• [Task brief] Output every line below exactly, please, omitting pictures.

- - -

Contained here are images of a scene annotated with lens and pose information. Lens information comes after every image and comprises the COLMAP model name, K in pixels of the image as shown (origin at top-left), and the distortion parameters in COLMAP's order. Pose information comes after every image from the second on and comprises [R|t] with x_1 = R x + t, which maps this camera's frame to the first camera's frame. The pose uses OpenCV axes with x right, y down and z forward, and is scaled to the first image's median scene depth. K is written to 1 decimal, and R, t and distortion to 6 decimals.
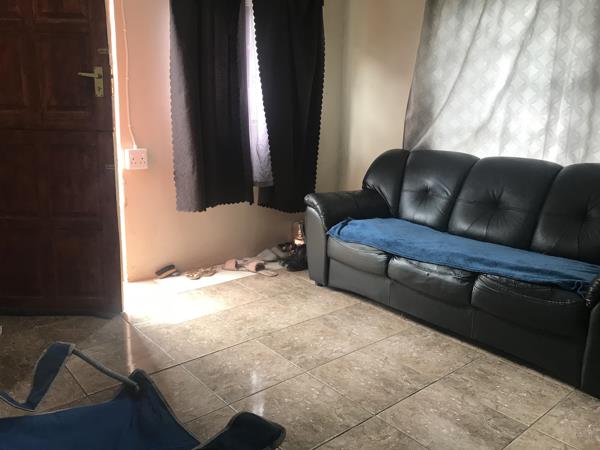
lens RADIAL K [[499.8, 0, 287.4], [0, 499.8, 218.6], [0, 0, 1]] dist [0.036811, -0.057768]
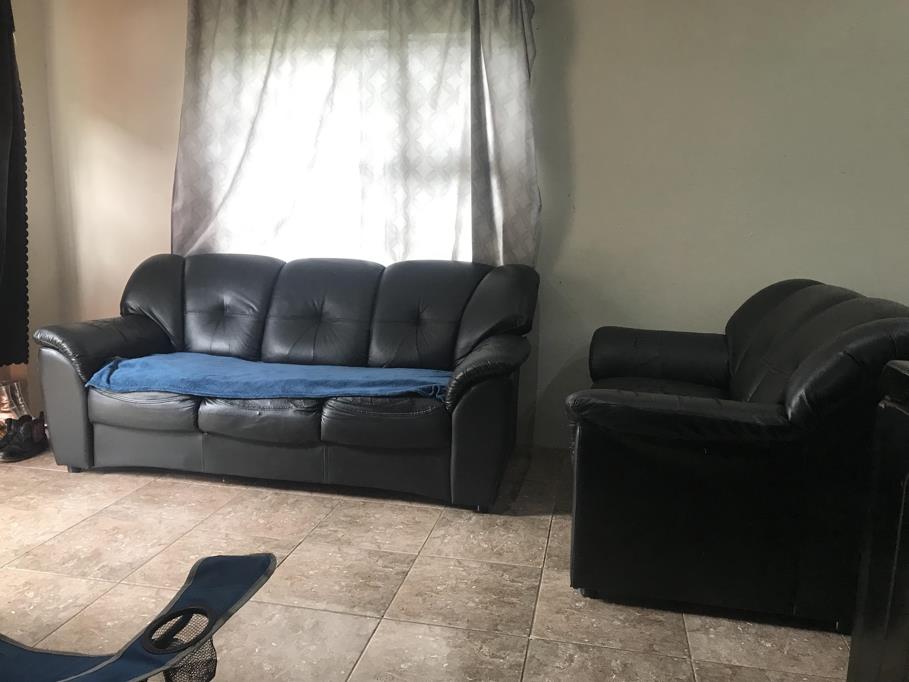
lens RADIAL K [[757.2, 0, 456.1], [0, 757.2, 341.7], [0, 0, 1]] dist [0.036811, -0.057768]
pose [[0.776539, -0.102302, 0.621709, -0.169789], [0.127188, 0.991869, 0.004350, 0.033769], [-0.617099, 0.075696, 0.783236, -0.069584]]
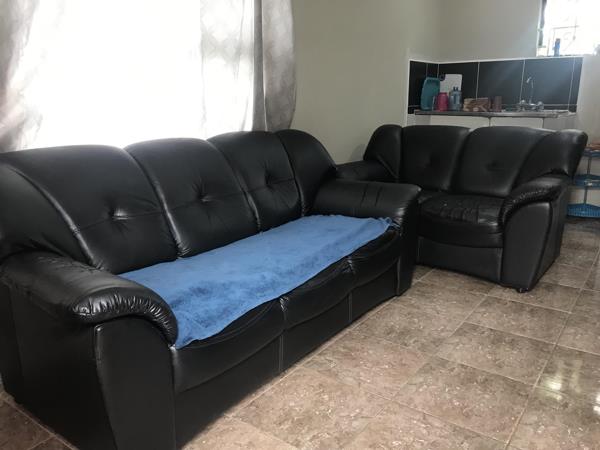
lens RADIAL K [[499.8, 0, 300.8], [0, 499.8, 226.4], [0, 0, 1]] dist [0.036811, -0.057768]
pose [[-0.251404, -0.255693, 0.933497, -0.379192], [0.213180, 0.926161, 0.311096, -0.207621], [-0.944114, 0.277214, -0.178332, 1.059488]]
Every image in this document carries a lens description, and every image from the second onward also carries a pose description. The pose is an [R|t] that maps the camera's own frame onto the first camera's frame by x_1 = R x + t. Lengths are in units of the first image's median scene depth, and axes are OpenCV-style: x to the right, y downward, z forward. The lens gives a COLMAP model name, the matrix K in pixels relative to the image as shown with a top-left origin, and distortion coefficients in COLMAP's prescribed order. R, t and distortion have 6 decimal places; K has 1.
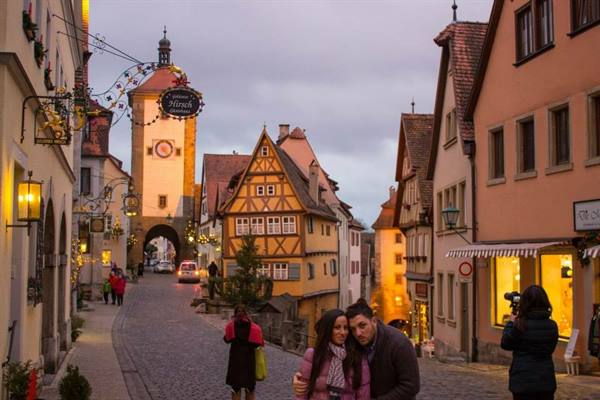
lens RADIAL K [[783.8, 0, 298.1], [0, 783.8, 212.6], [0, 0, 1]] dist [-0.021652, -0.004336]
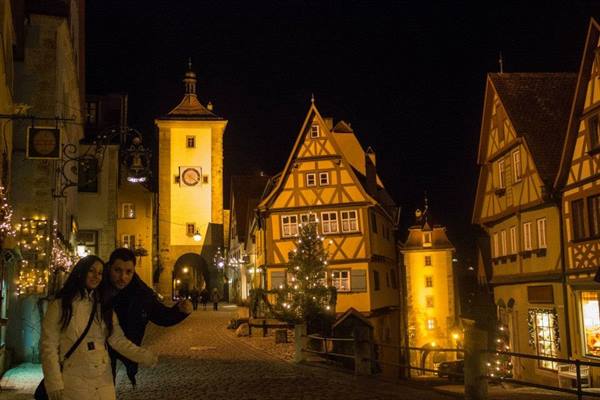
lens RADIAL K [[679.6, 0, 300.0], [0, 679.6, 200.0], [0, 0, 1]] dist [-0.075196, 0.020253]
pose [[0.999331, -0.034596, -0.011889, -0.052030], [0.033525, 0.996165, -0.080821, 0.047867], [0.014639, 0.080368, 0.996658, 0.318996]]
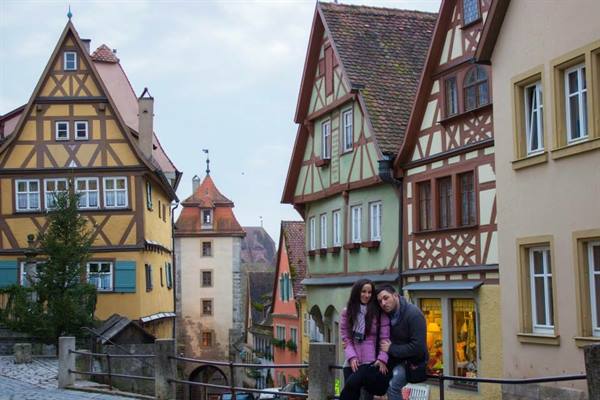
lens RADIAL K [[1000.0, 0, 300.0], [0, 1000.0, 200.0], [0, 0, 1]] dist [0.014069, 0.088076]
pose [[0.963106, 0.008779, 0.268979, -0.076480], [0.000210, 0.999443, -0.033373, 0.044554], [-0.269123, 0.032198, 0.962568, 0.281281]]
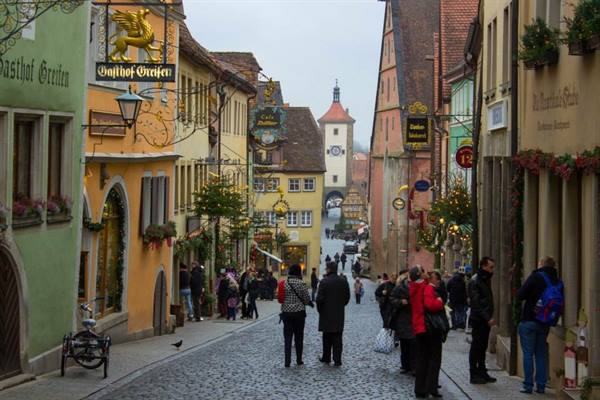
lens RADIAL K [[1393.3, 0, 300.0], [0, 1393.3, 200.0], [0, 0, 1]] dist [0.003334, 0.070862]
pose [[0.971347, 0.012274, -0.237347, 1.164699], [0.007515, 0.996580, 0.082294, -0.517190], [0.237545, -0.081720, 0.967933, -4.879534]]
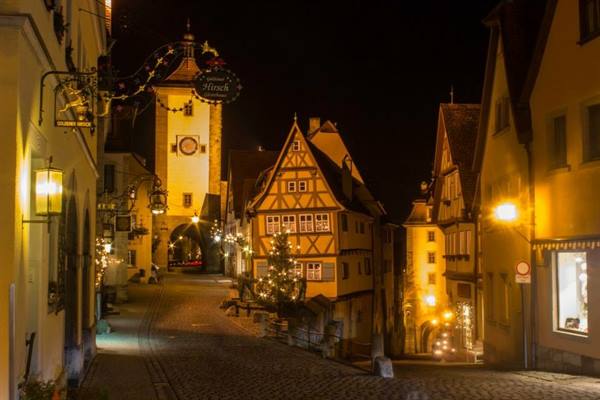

- - -

• [Task result]
Contained here are images of a scene annotated with lens and pose information. Lens information comes after every image and comprises the COLMAP model name, K in pixels of the image as shown (origin at top-left), and the distortion parameters in COLMAP's order. Pose information comes after every image from the second on and comprises [R|t] with x_1 = R x + t, which maps this camera's frame to the first camera's frame. The pose uses OpenCV axes with x right, y down and z forward, and is scaled to the first image's median scene depth. K is written to 1 decimal, and R, t and distortion to 6 decimals.
lens RADIAL K [[499.8, 0, 287.4], [0, 499.8, 218.6], [0, 0, 1]] dist [0.036811, -0.057768]
lens RADIAL K [[757.2, 0, 456.1], [0, 757.2, 341.7], [0, 0, 1]] dist [0.036811, -0.057768]
pose [[0.776539, -0.102302, 0.621709, -0.169789], [0.127188, 0.991869, 0.004350, 0.033769], [-0.617099, 0.075696, 0.783236, -0.069584]]
lens RADIAL K [[499.8, 0, 300.8], [0, 499.8, 226.4], [0, 0, 1]] dist [0.036811, -0.057768]
pose [[-0.251404, -0.255693, 0.933497, -0.379192], [0.213180, 0.926161, 0.311096, -0.207621], [-0.944114, 0.277214, -0.178332, 1.059488]]
Every image in this document carries a lens description, and every image from the second onward also carries a pose description. The pose is an [R|t] that maps the camera's own frame onto the first camera's frame by x_1 = R x + t. Lengths are in units of the first image's median scene depth, and axes are OpenCV-style: x to the right, y downward, z forward. The lens gives a COLMAP model name, the matrix K in pixels relative to the image as shown with a top-left origin, and distortion coefficients in COLMAP's prescribed order. R, t and distortion have 6 decimal places; K has 1.
lens RADIAL K [[783.8, 0, 298.1], [0, 783.8, 212.6], [0, 0, 1]] dist [-0.021652, -0.004336]
lens RADIAL K [[679.6, 0, 300.0], [0, 679.6, 200.0], [0, 0, 1]] dist [-0.075196, 0.020253]
pose [[0.999331, -0.034596, -0.011889, -0.052030], [0.033525, 0.996165, -0.080821, 0.047867], [0.014639, 0.080368, 0.996658, 0.318996]]
lens RADIAL K [[1000.0, 0, 300.0], [0, 1000.0, 200.0], [0, 0, 1]] dist [0.014069, 0.088076]
pose [[0.963106, 0.008779, 0.268979, -0.076480], [0.000210, 0.999443, -0.033373, 0.044554], [-0.269123, 0.032198, 0.962568, 0.281281]]
lens RADIAL K [[1393.3, 0, 300.0], [0, 1393.3, 200.0], [0, 0, 1]] dist [0.003334, 0.070862]
pose [[0.971347, 0.012274, -0.237347, 1.164699], [0.007515, 0.996580, 0.082294, -0.517190], [0.237545, -0.081720, 0.967933, -4.879534]]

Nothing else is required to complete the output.